Le chef de file de l'Union pour la démocratie (UPLD) en Polynésie, qui a chassé son rival Gaston Flosse de la présidence polynésienne vendredi par une motion de censure, fait une mise au point dans le Journal du Dimanche sur la nature des relations qu’il souhaite entretenir avec Paris. Et d’expliquer que l'indépendance qu'il préconise "ne signifie pas, absolument pas, de rompre avec Paris". "Pour être clair, je préfère parler d'interdépendance que d'indépendance", affirme-t-il. "L'indépendance que nous évoquons, et qui n'est pas envisageable avant 15 à 20 ans, ne signifie pas, absolument pas, de rompre avec Paris. Bien au contraire!", poursuit-il. "Si nous voulons tourner la page de la démagogie, du clientélisme et de l'économie de comptoir de Gaston Flosse, nous devons travailler et discuter avec Paris", affirme-t-il, évoquant comme modèle "la solution négociée entre Paris et la Nouvelle-Calédonie" qui "marche très bien".

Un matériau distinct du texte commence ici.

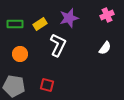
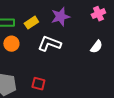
white L-shape: (58, 45) -> (49, 44), turned -95
orange circle: (20, 54) -> (11, 44), moved

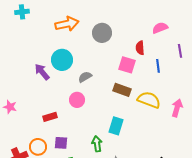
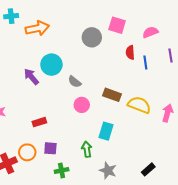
orange arrow: (67, 24) -> (37, 28), moved
pink square: (127, 65) -> (117, 25), moved
blue line: (158, 66) -> (145, 63), moved
gray semicircle: (85, 77) -> (75, 82), turned -112
pink circle: (77, 100) -> (82, 105), moved

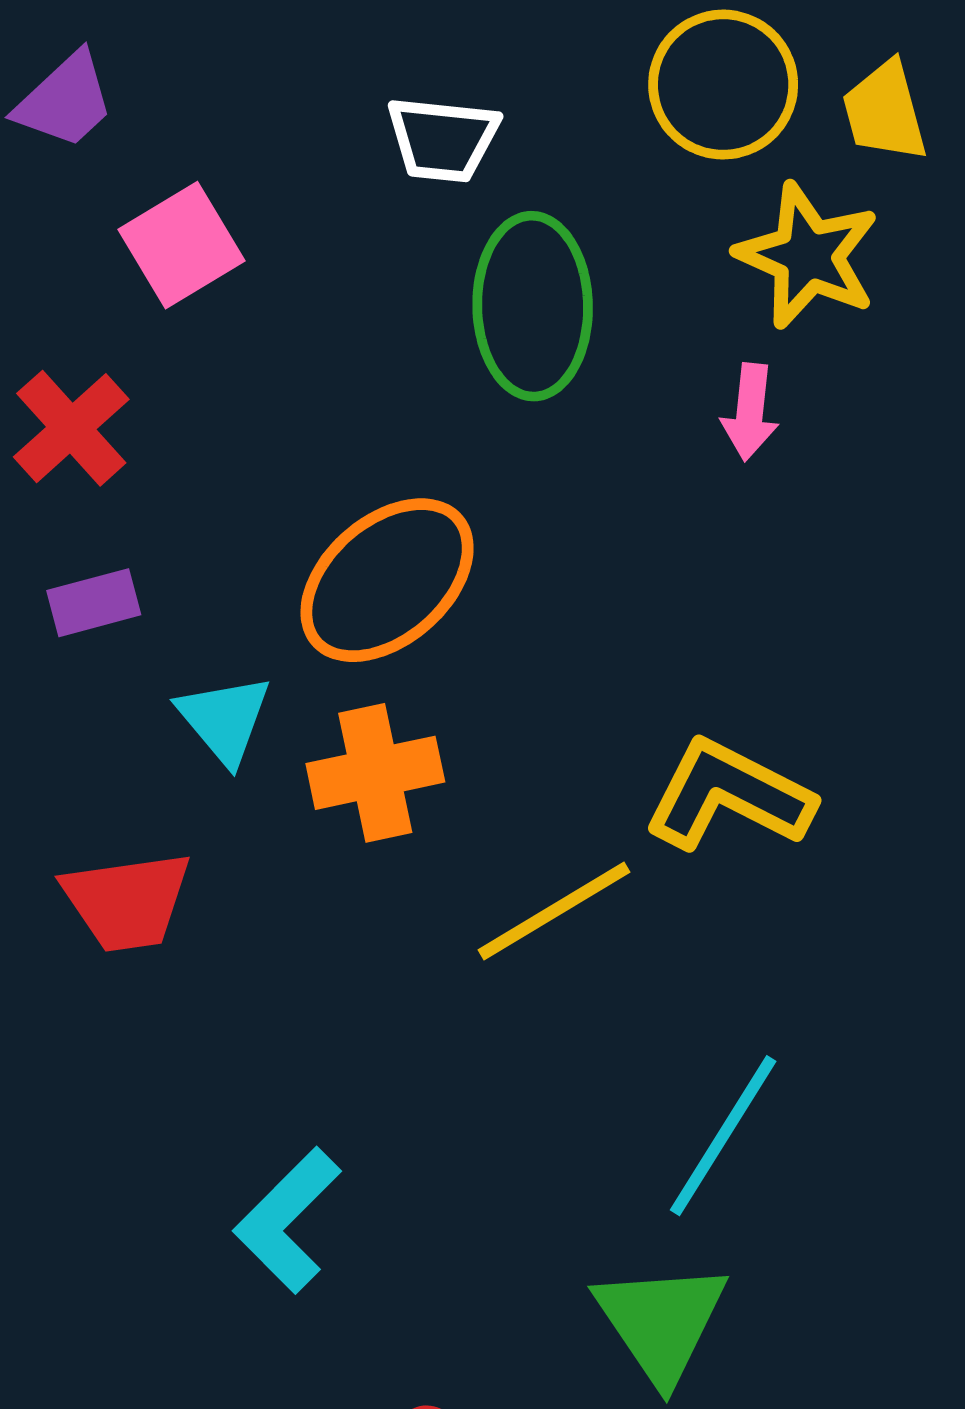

« Confiant et méfiant » pour le 28 février
Concernant son éventuelle candidature à la présidence de la Polynésie, le 28 février, M. Temaru déclare que "ce ne peut pas être la décision d'un homme seul" et que l'UPLD se réunira dimanche "pour désigner celui qui sera notre candidat". "Reste que je suis celui sur lequel le vote des Polynésiens s'est porté ces dernières années", ajoute-t-il. Quant au résultat de ce vote, M. Temaru se dit "à la fois confiant et méfiant", car "depuis plus de vingt ans, Gaston Flosse (l'ancien président renversé vendredi par une motion de censure - NDLR) est le roi de la magouille et il est impossible de savoir ce qu'il nous réserve pour le vote du 28 février. (...) Il faut bien comprendre que cet homme ne recule devant aucune manoeuvre et qu'il est prêt à tout pour conserver la gestion mafieuse de nos archipels".
S’il souhaite garder des liens avec Paris, Oscar Temaru ne se prive toutefois pas dans cette interview pour dénoncer le rôle tenu et par le président Jacques Chirac et par la ministre de l'Outremer, Brigitte Girardin, durant les huit mois de crise qu’ont connu les institutions de Polynésie française. Ainsi, prié de dire s'il estimait que Paris n'a pas été neutre, il répond : "c'est évident. Je pense notamment à Brigitte Girardin, ou même au président de la République, qui devrait rester au-dessus de ce genre de débats", a-t-il dit. Il raconte qu'il aurait subi de nombreuses pressions dans ses décennies d'opposition. "On pourrait écrire un livre, un très gros livre sur les pressions que j'ai subies depuis plus de trente ans. Entre arrestations, humiliations et menaces de mort, il y aurait beaucoup à dire", explique-t-il.